2024年11月22日(金)

唐鎌大輔の経済情勢を読む視点

2024年1月1日

小康状態に入る「需給で円安」

 さらに、需給について深掘りしておこう。為替の需給は上述したような貿易収支に限らず、これを含めた経常収支の動向が重要になる。この点、日本は統計上では世界有数の経常黒字大国(2022年で世界8位)の地位を保持しているが、その内実である第一次所得収支黒字はキャッシュフロー(CF)ベースで見るとさほど円買いが発生していない。

 「統計上の黒字」と「実務上の赤字」の違いは為替を考える上で極めて重要である。この点は今年4月の本コラムへの寄稿『外貨が入ってこない日本 経常黒字でも「円」が脆弱な理由』でも詳しく論じているので是非参照にして貰いたい。

 ここで改めてCFベース経常収支について現状と展望を示しておきたい。本稿執筆時点で1~10月の経常収支が公表されている。ヘッドラインは9カ月連続で黒字が続いていることや旅行収支黒字が拡大していることが注目されているが、1~10月分の経常収支は統計上でこそ+17.7兆円であるのに対し、筆者試算のCFベースでは▲2兆円と依然赤字だ。

 ちなみに22年は統計上の+10.7兆円に対し、CFベースでは▲10.2兆円だった。「統計上の黒字」と「実務上の赤字」、どちらかが22年や23年の円相場と整合的だったのか考えるまでもない。もちろん、CFベースで見ても、前年同期(22年1~10月)が▲8.9兆円だったことを思えば、需給環境は旅行収支黒字の拡大を背景として確実に改善しているが、赤字は赤字であり、現に23年は円安が進んだ。

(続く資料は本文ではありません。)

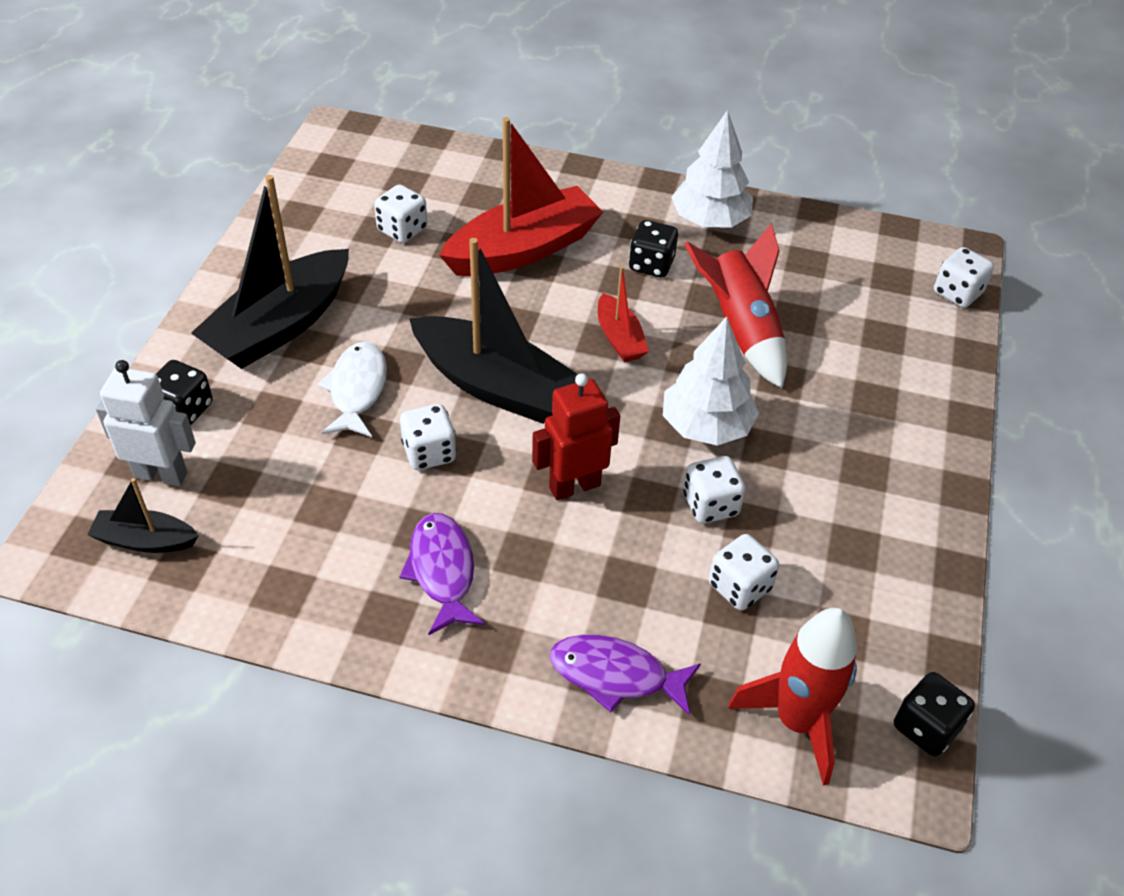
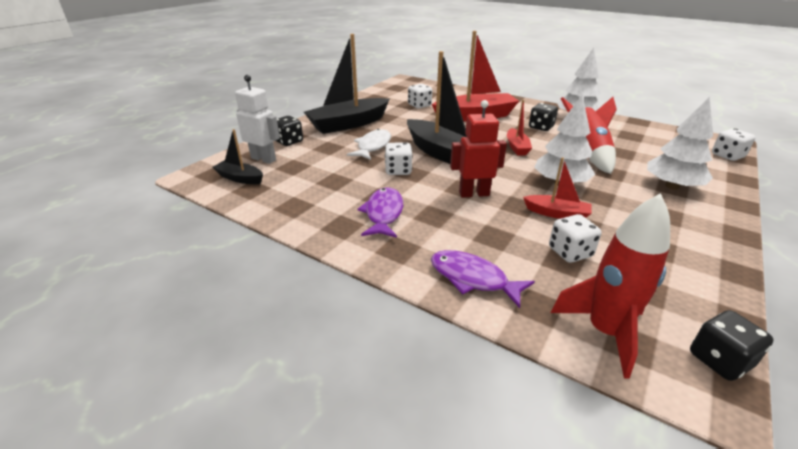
camera: 20 degrees right, 15 degrees down
(710, 505) = (557, 213): white dice -> red boat
(874, 396) = (672, 186): none -> white tree

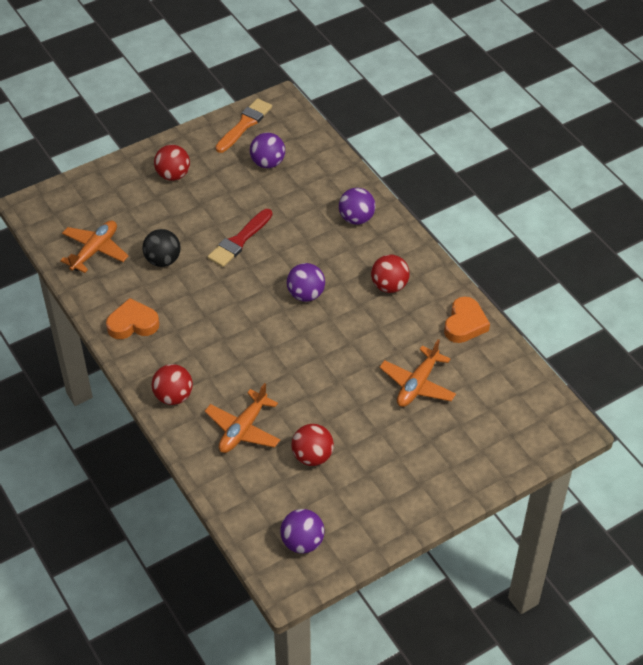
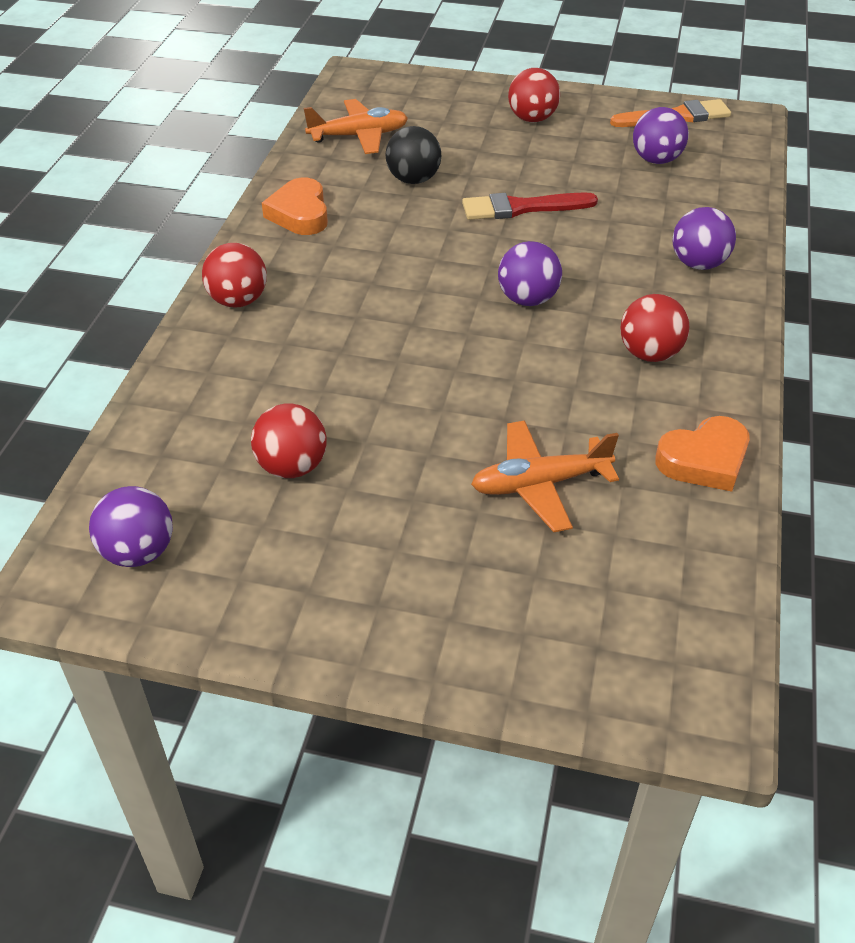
camera: 45 degrees right, 5 degrees down
(133, 324) = (300, 214): orange heart -> orange heart turned 135 degrees counterclockwise
(243, 429) = (259, 381): orange plane -> none

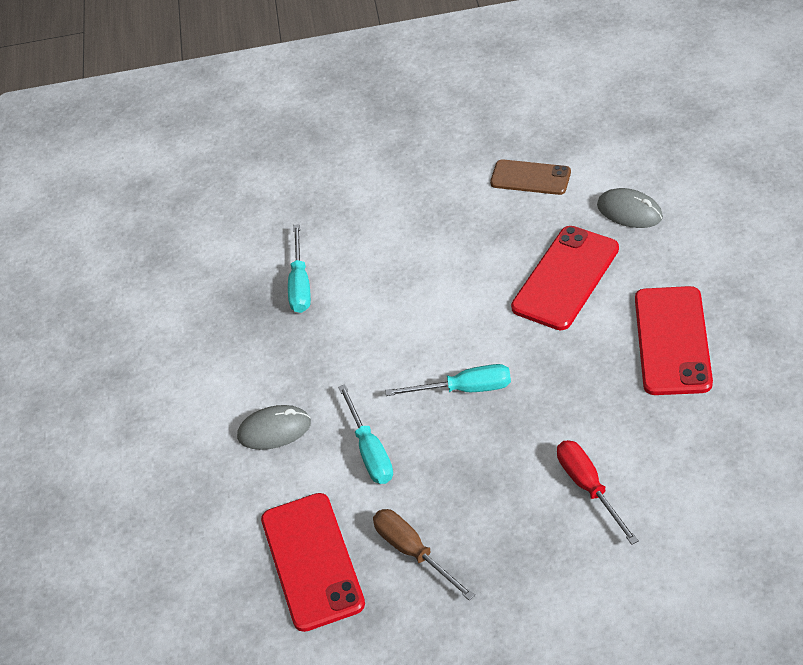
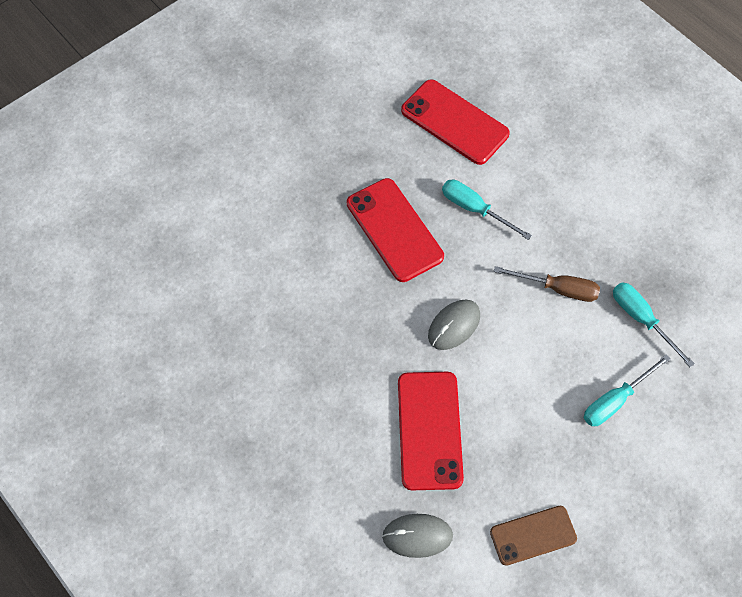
camera: 140 degrees right, 15 degrees up
(274, 430) = (554, 193): grey mouse -> grey mouse (454, 326)
(413, 552) = (395, 157): brown screwdriver -> brown screwdriver (558, 289)
(465, 389) = (442, 288): turquoise screwdriver -> turquoise screwdriver (615, 400)
(588, 487) = (306, 253): red screwdriver -> none
(672, 341) = (308, 407): red phone -> red phone (394, 230)

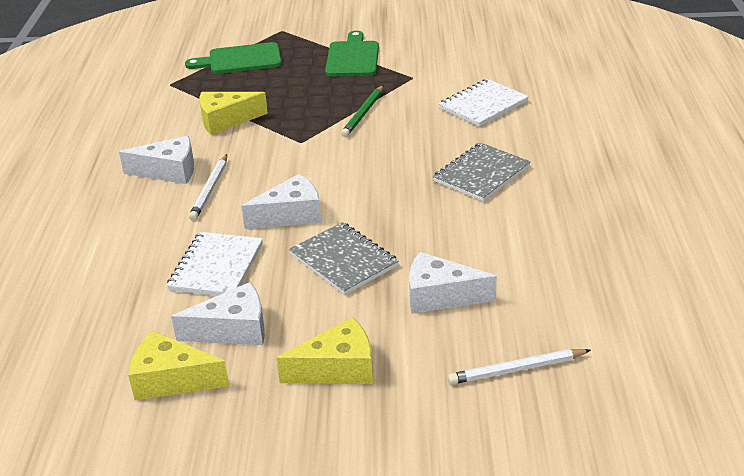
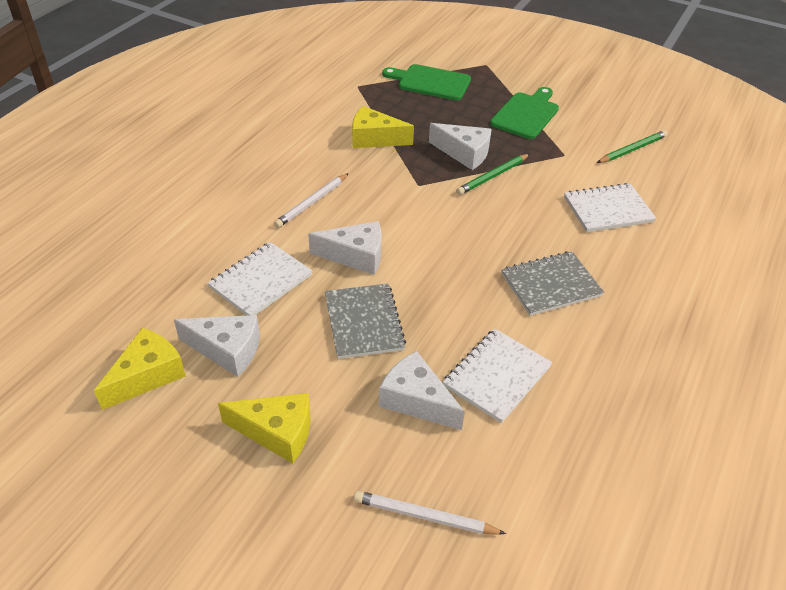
camera: 25 degrees right, 10 degrees up
(169, 171) = (294, 171): white cheese -> white cheese (464, 153)
(171, 380) = (147, 375): yellow cheese -> yellow cheese turned 90 degrees clockwise
(467, 55) = (632, 149): none -> green pencil
(492, 253) = (497, 376): none -> white notebook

 こうした議論を重ねてきたこともあり、筆者の元には「24年のCF経常収支はどうなるか」という照会が数多く来る。精緻な予測は非常に難しいが、現時点で示すことができる筆者なりのイメージはある。

 結論から言えば、得られるイメージは図表③に示す通りで、過去2年間続いてきた円売り超過の状況が修正に向かう可能性は高く、「需給で円安」という論点は一旦小康状態に入るというのが基本シナリオである。しかし、これはあくまで「基本シナリオでは」という話で、経常収支はあらゆる変動要因を包含することには留意する必要がある。

 例えば原油を筆頭に資源価格が現状から上振れた場合や輸出停滞が長引いた場合、想定以上にインバウンド需要が伸びなかった場合、もしくはデジタル赤字が拡大した場合などを想定すると再び円売りは拡がる。もちろんその逆の場合は円買いが拡がる。こうした対外収支の着地は合理的に予測しようがない。

 強いて言えば、既に資源価格の騰勢が収まり、中国への輸出減少も底打ちし、円安もいったんピークアウトしていることを考慮すれば、貿易収支が22年や23年ほどの赤字になることは考えにくい。そうだとすればCFベース経常収支が22年のような▲10兆円以上の赤字に陥る可能性も必然的に低くなる。23年と比べても24年の貿易収支赤字は小さいはずだ。